There are kids like this at our barn, and it is dangerous sometimes! One of them ran up behind Sandie and I one day in the arena when we were leg yielding to the wall...we were about a foot off the wall, and she came cantering up in between us and the wall and didn't call it or anything so I had no clue she was even there!!! She just about knocked us sideways! Her trainer instantly yelled at her and lectured her about calling "outside/indside" but the kids just don't get it for some reason because from time to time it continues to happen. 
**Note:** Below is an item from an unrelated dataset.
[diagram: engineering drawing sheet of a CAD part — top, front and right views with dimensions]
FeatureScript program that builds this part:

The other thing they've started doing now is to not clean up after their horses when they poop in the wash stall! I went outside the other day to clean off my horse and there were 4 OLD piles of poop on the concrete slab!!! It was disgusting...my friends and I have decided that we're going to put a sign up there that reads:

*IT POOPS, YOU SCOOP!!* ;-)


----------



## HeartMyOTTB (Aug 13, 2009)

We have a small ring etiquitte problem at our barn as well. And like you, I find it really hard to be confrontational with these kids. I am not their mother, trainer, or the barn owner, so who am I to tell them what to do, ya know? My suggestion is to just bite the bullet and say what you gotta say. Give it a whirl and so will I. And then we can exchange notes!!


----------



## M2twisted (Sep 9, 2009)

her instructor wasn't present at the time. she was just hacking. if lessons are going on, usually i stay away from the lessons or ride elsewhere. depends on the lesson. we have several different instructors and stuff.
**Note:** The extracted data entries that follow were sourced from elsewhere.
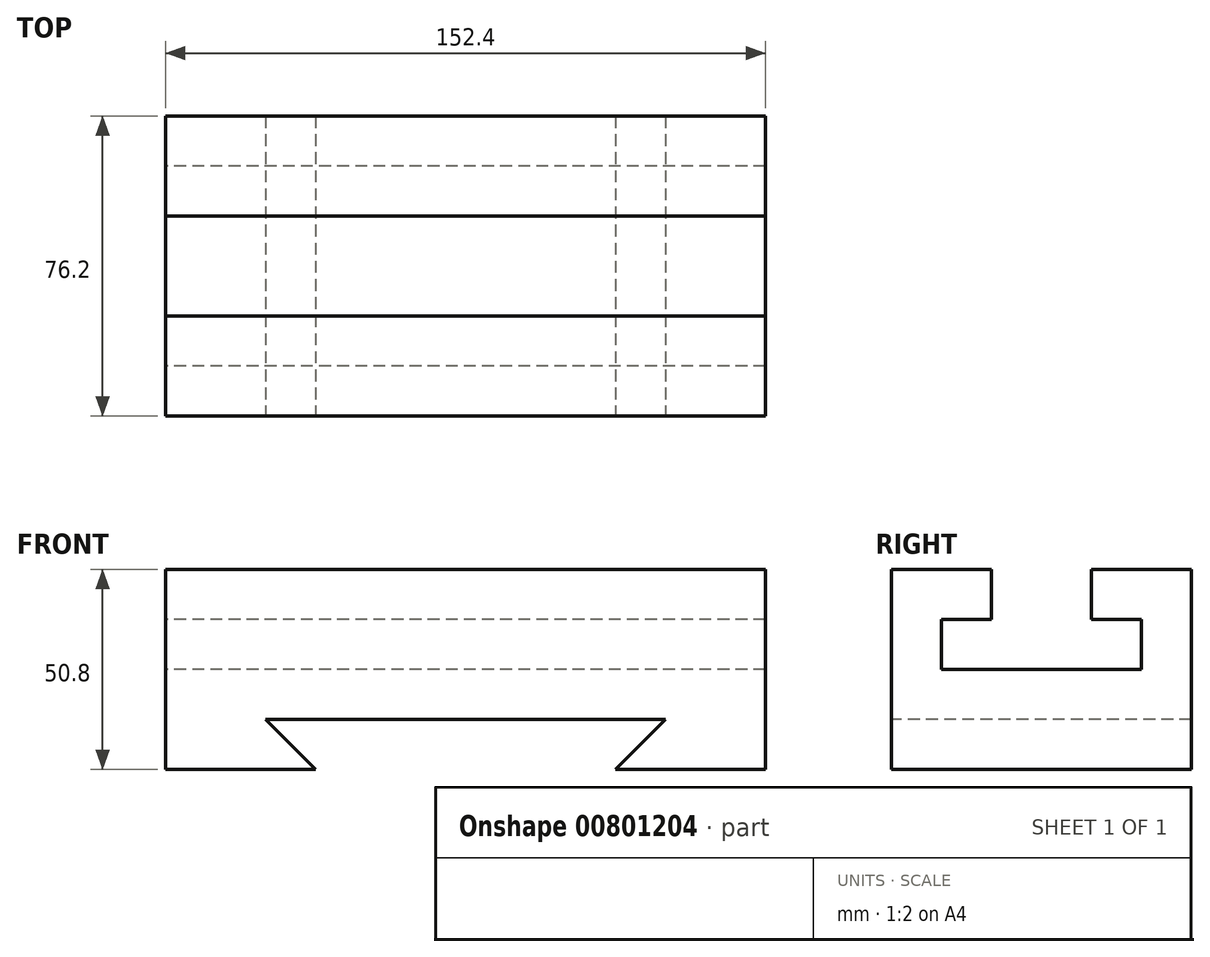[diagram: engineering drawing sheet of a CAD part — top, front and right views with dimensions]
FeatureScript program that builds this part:
annotation { "Feature Type Name" : "Feature", "Feature Type Description" : "" }
export const myFeature = defineFeature(function(context is Context, id is Id, definition is map)
    precondition{}
    {
        {
            var Q0;
            Q0=qCreatedBy(makeId("Right.planeOp"),FACE);
            var sketch = newSketch(context, id + "F0", { "sketchPlane" : qUnion([Q0])});
            skLineSegment(sketch, "E0", {"start": v(-32.1, -15.1) * mm, "end": v(44.1, -15.1) * mm});
            skLineSegment(sketch, "E1", {"start": v(-32.1, 35.7) * mm, "end": v(-32.1, -15.1) * mm});
            skLineSegment(sketch, "E2", {"start": v(44.1, 35.7) * mm, "end": v(44.1, -15.1) * mm});
            skLineSegment(sketch, "E3", {"start": v(-32.1, 35.7) * mm, "end": v(-6.7, 35.7) * mm});
            skLineSegment(sketch, "E4", {"start": v(44.1, 35.7) * mm, "end": v(18.7, 35.7) * mm});
            skLineSegment(sketch, "E5", {"start": v(-6.7, 35.7) * mm, "end": v(-6.7, 23) * mm});
            skLineSegment(sketch, "E6", {"start": v(18.7, 35.7) * mm, "end": v(18.7, 23) * mm});
            skLineSegment(sketch, "E7", {"start": v(-6.7, 23) * mm, "end": v(-19.4, 23) * mm});
            skLineSegment(sketch, "E8", {"start": v(18.7, 23) * mm, "end": v(31.4, 23) * mm});
            skLineSegment(sketch, "E9", {"start": v(-19.4, 23) * mm, "end": v(-19.4, 10.3) * mm});
            skLineSegment(sketch, "E10", {"start": v(31.4, 23) * mm, "end": v(31.4, 10.3) * mm});
            skLineSegment(sketch, "E11", {"start": v(-19.4, 10.3) * mm, "end": v(31.4, 10.3) * mm});
            skSolve(sketch);
        }
        {
            var Q0;
            Q0=makeQuery(id+"F0.imprint","IMPRINT",FACE,{"disambiguationData":[TD([[makeQuery(id+"F0.imprint","IMPRINT",EDGE,{"derivedFrom":sQuery(id+"F0.wireOp",EDGE,"E0")}),1.0]])]});
            extrude(context, id + "F1", {"entities" : qUnion([Q0]), "depth" : 152.4 * mm, "offsetDistance" : 25.4 * mm});
        }
        {
            var Q0;
            Q0=makeQuery(id+"F1.opExtrude","SWEPT_FACE",FACE,{"disambiguationData":[OSD([sQuery(id+"F0.wireOp",EDGE,"E1")])]});
            var sketch = newSketch(context, id + "F2", { "sketchPlane" : qUnion([Q0])});
            skLineSegment(sketch, "E12", {"start": v(38.1, -15.1) * mm, "end": v(25.4, -2.4) * mm});
            skLineSegment(sketch, "E13", {"start": v(114.3, -15.1) * mm, "end": v(127, -2.4) * mm});
            skLineSegment(sketch, "E14", {"start": v(25.4, -2.4) * mm, "end": v(127, -2.4) * mm});
            skSolve(sketch);
        }
        {
            var Q0;
            {var subQ0=sQuery(id+"F2.wireOp",EDGE,"E12");Q0=makeQuery(id+"F2.imprint","IMPRINT",FACE,{"disambiguationData":[TD([[makeQuery(id+"F2.imprint","IMPRINT",EDGE,{"derivedFrom":subQ0}),-1.0]])]});}
            extrude(context, id + "F3", {"entities" : qUnion([Q0]), "operationType" : NewBodyOperationType.REMOVE, "oppositeDirection" : true, "depth" : 76.2 * mm, "offsetDistance" : 25.4 * mm});
        }
    });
but yea next time, I think just callin out to everyone "don't forget to call out" or something will be the best route. than I'm not picking on one particular person. I know when i was her age, i woulda died if someone were to say something to me about my etiquette.


----------



## 1dog3cats17rodents (Dec 7, 2007)

The first step would be to talk to your BO/trainer about your concerns. If that doesn't work then say something to kids at fault


----------



## Amba1027 (Jun 26, 2009)

She might be embarrassed if you say something to just her but she will probably also be greatful. For me I think it would be worse to find out much later that I'd been doing something wrong then it would be to have someone tell me right away.


----------



## MIEventer (Feb 15, 2009)

If I did something wrong, I would want to know about it - instead of those whom I upset or offend to not say anything and allow it to fester inside of them until the point of them posting about it on a forum or exploding at me resulting in a huge fight.
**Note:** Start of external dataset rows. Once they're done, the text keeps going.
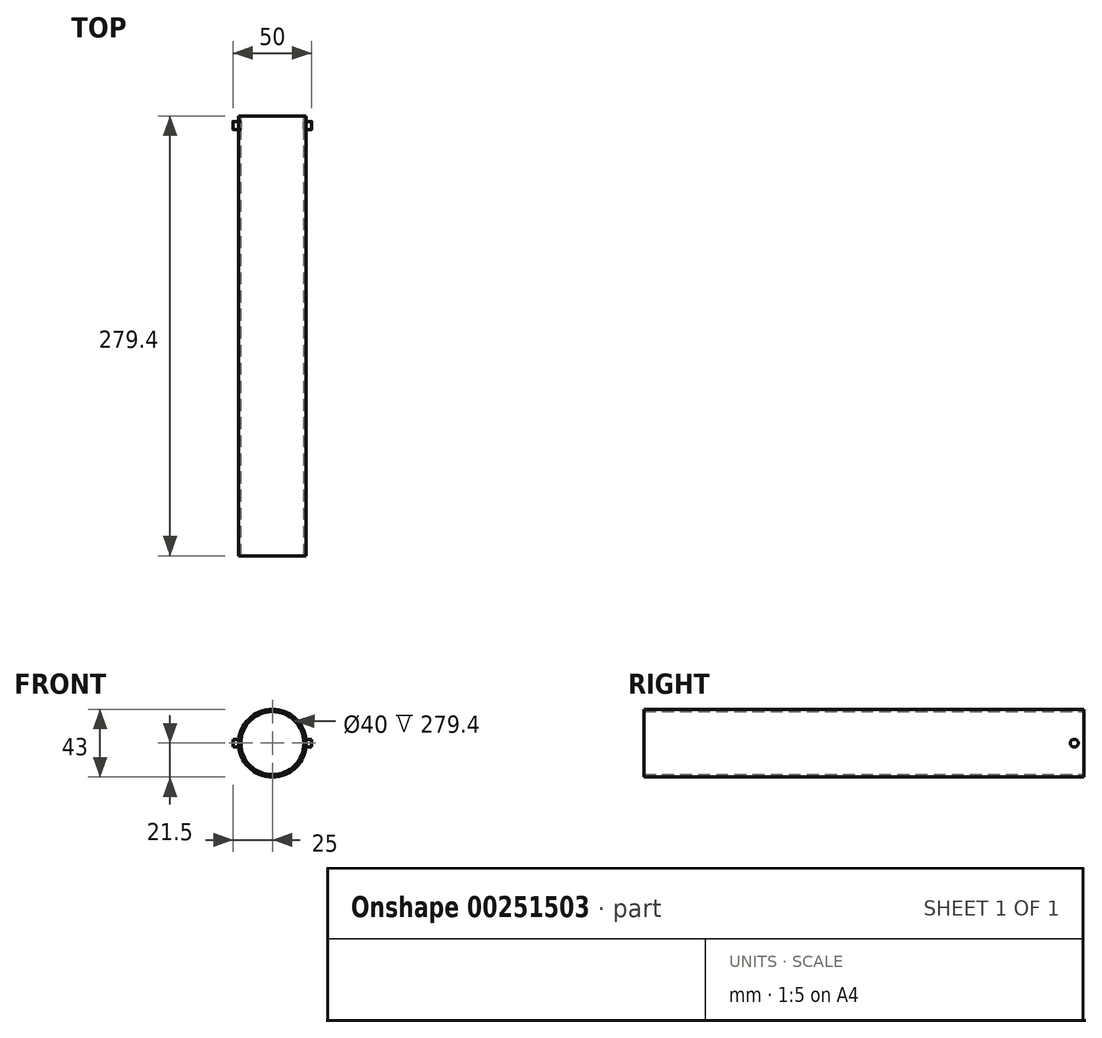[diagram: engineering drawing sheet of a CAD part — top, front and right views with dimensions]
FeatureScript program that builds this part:
annotation { "Feature Type Name" : "Feature", "Feature Type Description" : "" }
export const myFeature = defineFeature(function(context is Context, id is Id, definition is map)
    precondition{}
    {
        {
            var Q0;
            Q0=qCreatedBy(makeId("Right.planeOp"),FACE);
            var sketch = newSketch(context, id + "F0", { "sketchPlane" : qUnion([Q0])});
            skCircle(sketch, "E0", {"center": v(-6.05, 0) * mm, "radius": 2.5 * mm});
            skSolve(sketch);
        }
        {
            var Q0;
            Q0 = qSketchRegion(id + "F0", true);
            extrude(context, id + "F1", {"entities" : qUnion([Q0]), "endBound" : BoundingType.SYMMETRIC, "depth" : 50 * mm});
        }
        {
            var Q0;
            Q0=qCreatedBy(makeId("Front.planeOp"),FACE);
            var sketch = newSketch(context, id + "F2", { "sketchPlane" : qUnion([Q0])});
            skCircle(sketch, "E1", {"center": v(0, 0) * mm, "radius": 20 * mm});
            skLineSegment(sketch, "E2", {"start": v(0, 20) * mm, "end": v(0, -20) * mm});
            skCircle(sketch, "E3", {"center": v(0, 0) * mm, "radius": 21.5 * mm});
            skSolve(sketch);
        }
        {
            var Q0;
            Q0 = qSketchRegion(id + "F2", true);
            extrude(context, id + "F3", {"entities" : qUnion([Q0]), "depth" : 279.4 * mm});
        }
        {
            var Q0;
            Q0=qCreatedBy(makeId("Front.planeOp"),FACE);
            var sketch = newSketch(context, id + "F4", { "sketchPlane" : qUnion([Q0])});
            skCircle(sketch, "E4", {"center": v(0, 0) * mm, "radius": 20 * mm});
            skSolve(sketch);
        }
        {
            var Q0;
            Q0=makeQuery(id+"F4.imprint","IMPRINT",FACE,{"disambiguationData":[TD([[makeQuery(id+"F4.imprint","IMPRINT",EDGE,{"derivedFrom":sQuery(id+"F4.wireOp",EDGE,"E4")}),1.0]])]});
            extrude(context, id + "F5", {"entities" : qUnion([Q0]), "operationType" : NewBodyOperationType.REMOVE, "depth" : 21.34 * mm});
        }
    });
I would rather they come to me, to discuss it, so that I can either defend myself or fix it.


----------



## IheartPheobe (Feb 15, 2009)

aggh. I know how you feel. I took Gonzo into the intermediate lesson the other day, and a girl, who was_ older_ than I am- and I'm not saying that she should be more experienced, but she definately should have been mature enough to realize her fault or apologize- kept smashing the horse she rode into us. Gonzo was getting very nervous, and *everyone *knows how terrified he gets. She ran into us several times and just wouldn't leave us alone! >.<


----------